# TASK STATEMENT:
Could you return all of the records below word for word, leaving out the pictures?
------------
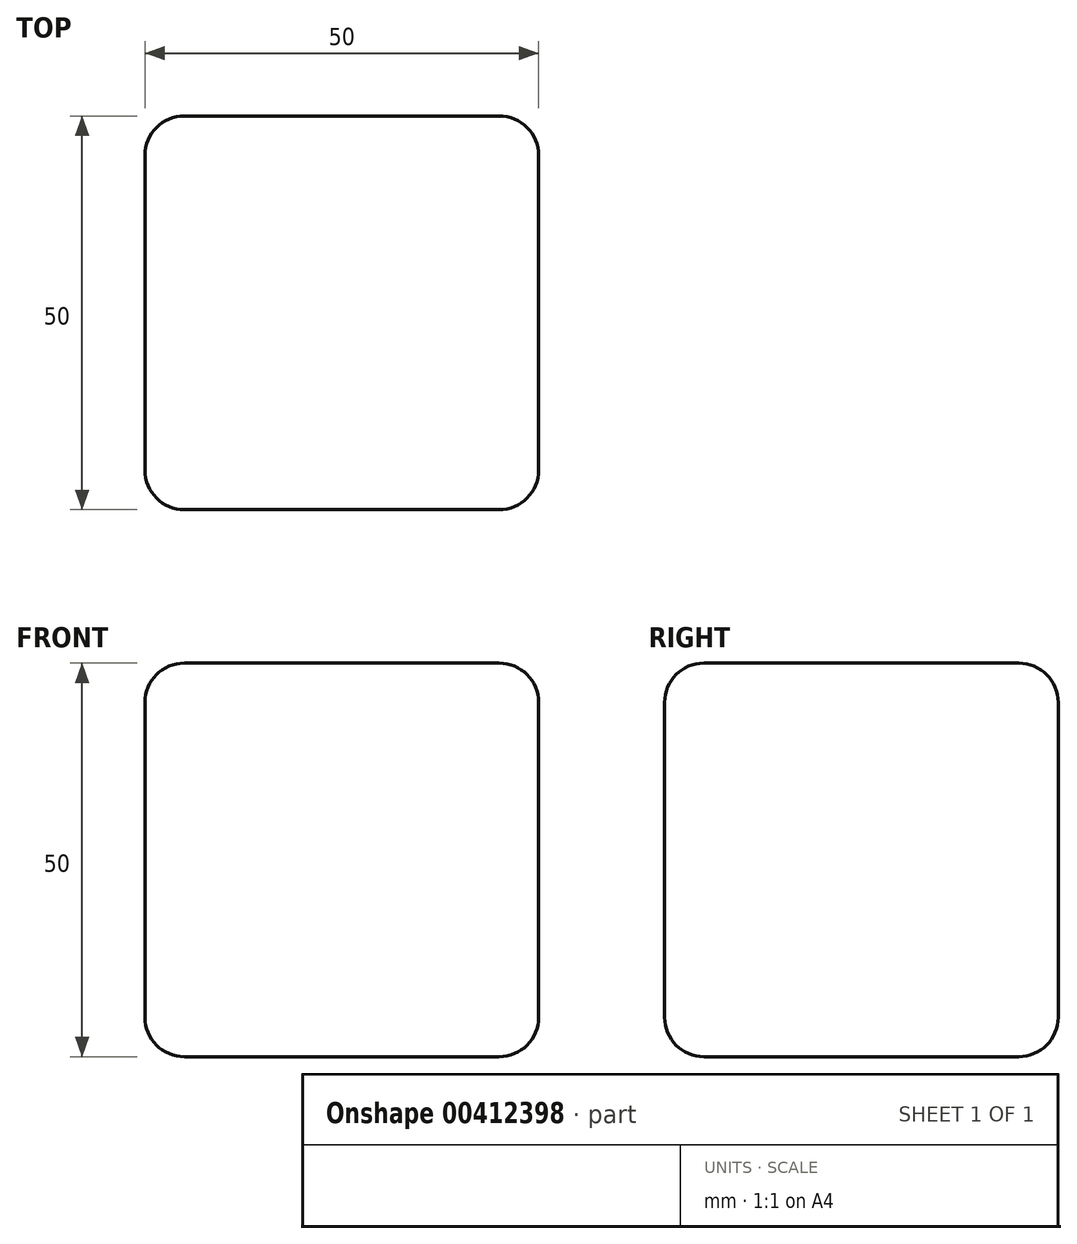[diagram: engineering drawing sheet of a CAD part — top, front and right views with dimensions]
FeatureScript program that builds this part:
annotation { "Feature Type Name" : "Feature", "Feature Type Description" : "" }
export const myFeature = defineFeature(function(context is Context, id is Id, definition is map)
    precondition{}
    {
        {
            var Q0;
            Q0=qCreatedBy(makeId("Top.planeOp"),FACE);
            var sketch = newSketch(context, id + "F0", { "sketchPlane" : qUnion([Q0])});
            skLineSegment(sketch, "E0.bottom", {"start": v(-20, 25) * mm, "end": v(20, 25) * mm});
            skLineSegment(sketch, "E0.top", {"start": v(-20, -25) * mm, "end": v(20, -25) * mm});
            skLineSegment(sketch, "E0.left", {"start": v(-25, 20) * mm, "end": v(-25, -20) * mm});
            skLineSegment(sketch, "E0.right", {"start": v(25, 20) * mm, "end": v(25, -20) * mm});
            skPoint(sketch, "E1.visualSharp", {"position": v(-25, 25) * mm});
            skArc(sketch, "E1.filletArc", {"start": v(-20, 25) * mm, "mid": v(-23.54, 23.54) * mm, "end": v(-25, 20) * mm});
            skPoint(sketch, "E2.visualSharp", {"position": v(25, 25) * mm});
            skArc(sketch, "E2.filletArc", {"start": v(25, 20) * mm, "mid": v(23.54, 23.54) * mm, "end": v(20, 25) * mm});
            skPoint(sketch, "E3.visualSharp", {"position": v(25, -25) * mm});
            skArc(sketch, "E3.filletArc", {"start": v(20, -25) * mm, "mid": v(23.54, -23.54) * mm, "end": v(25, -20) * mm});
            skPoint(sketch, "E4.visualSharp", {"position": v(-25, -25) * mm});
            skArc(sketch, "E4.filletArc", {"start": v(-25, -20) * mm, "mid": v(-23.54, -23.54) * mm, "end": v(-20, -25) * mm});
            skSolve(sketch);
        }
        {
            var Q0;
            Q0=makeQuery(id+"F0.imprint","IMPRINT",FACE,{"disambiguationData":[TD([[makeQuery(id+"F0.imprint","IMPRINT",EDGE,{"derivedFrom":sQuery(id+"F0.wireOp",EDGE,"E0.bottom")}),-1.0]])]});
            extrude(context, id + "F1", {"entities" : qUnion([Q0]), "depth" : 50 * mm});
        }
        {
            var Q0;
            Q0=makeQuery(id+"F1.opExtrude","CAP_EDGE",EDGE,{"disambiguationData":[OSD([sQuery(id+"F0.wireOp",EDGE,"E0.right")])],"isStart":false});
            fillet(context, id + "F2", {"entities" : qUnion([Q0]), "radius" : 5 * mm, "tangentPropagation" : true, "allowEdgeOverflow" : false});
        }
        {
            var Q0;
            Q0=makeQuery(id+"F1.opExtrude","CAP_EDGE",EDGE,{"disambiguationData":[OSD([sQuery(id+"F0.wireOp",EDGE,"E0.bottom")])],"isStart":true});
            fillet(context, id + "F3", {"entities" : qUnion([Q0]), "radius" : 5 * mm, "tangentPropagation" : true, "allowEdgeOverflow" : false});
        }
    });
------------
# FULL OUTPUT:
[diagram: engineering drawing sheet of a CAD part — top, front and right views with dimensions]
FeatureScript program that builds this part:
annotation { "Feature Type Name" : "Feature", "Feature Type Description" : "" }
export const myFeature = defineFeature(function(context is Context, id is Id, definition is map)
    precondition{}
    {
        {
            var Q0;
            Q0=qCreatedBy(makeId("Top.planeOp"),FACE);
            var sketch = newSketch(context, id + "F0", { "sketchPlane" : qUnion([Q0])});
            skLineSegment(sketch, "E0.bottom", {"start": v(-20, 25) * mm, "end": v(20, 25) * mm});
            skLineSegment(sketch, "E0.top", {"start": v(-20, -25) * mm, "end": v(20, -25) * mm});
            skLineSegment(sketch, "E0.left", {"start": v(-25, 20) * mm, "end": v(-25, -20) * mm});
            skLineSegment(sketch, "E0.right", {"start": v(25, 20) * mm, "end": v(25, -20) * mm});
            skPoint(sketch, "E1.visualSharp", {"position": v(-25, 25) * mm});
            skArc(sketch, "E1.filletArc", {"start": v(-20, 25) * mm, "mid": v(-23.54, 23.54) * mm, "end": v(-25, 20) * mm});
            skPoint(sketch, "E2.visualSharp", {"position": v(25, 25) * mm});
            skArc(sketch, "E2.filletArc", {"start": v(25, 20) * mm, "mid": v(23.54, 23.54) * mm, "end": v(20, 25) * mm});
            skPoint(sketch, "E3.visualSharp", {"position": v(25, -25) * mm});
            skArc(sketch, "E3.filletArc", {"start": v(20, -25) * mm, "mid": v(23.54, -23.54) * mm, "end": v(25, -20) * mm});
            skPoint(sketch, "E4.visualSharp", {"position": v(-25, -25) * mm});
            skArc(sketch, "E4.filletArc", {"start": v(-25, -20) * mm, "mid": v(-23.54, -23.54) * mm, "end": v(-20, -25) * mm});
            skSolve(sketch);
        }
        {
            var Q0;
            Q0=makeQuery(id+"F0.imprint","IMPRINT",FACE,{"disambiguationData":[TD([[makeQuery(id+"F0.imprint","IMPRINT",EDGE,{"derivedFrom":sQuery(id+"F0.wireOp",EDGE,"E0.bottom")}),-1.0]])]});
            extrude(context, id + "F1", {"entities" : qUnion([Q0]), "depth" : 50 * mm});
        }
        {
            var Q0;
            Q0=makeQuery(id+"F1.opExtrude","CAP_EDGE",EDGE,{"disambiguationData":[OSD([sQuery(id+"F0.wireOp",EDGE,"E0.right")])],"isStart":false});
            fillet(context, id + "F2", {"entities" : qUnion([Q0]), "radius" : 5 * mm, "tangentPropagation" : true, "allowEdgeOverflow" : false});
        }
        {
            var Q0;
            Q0=makeQuery(id+"F1.opExtrude","CAP_EDGE",EDGE,{"disambiguationData":[OSD([sQuery(id+"F0.wireOp",EDGE,"E0.bottom")])],"isStart":true});
            fillet(context, id + "F3", {"entities" : qUnion([Q0]), "radius" : 5 * mm, "tangentPropagation" : true, "allowEdgeOverflow" : false});
        }
    });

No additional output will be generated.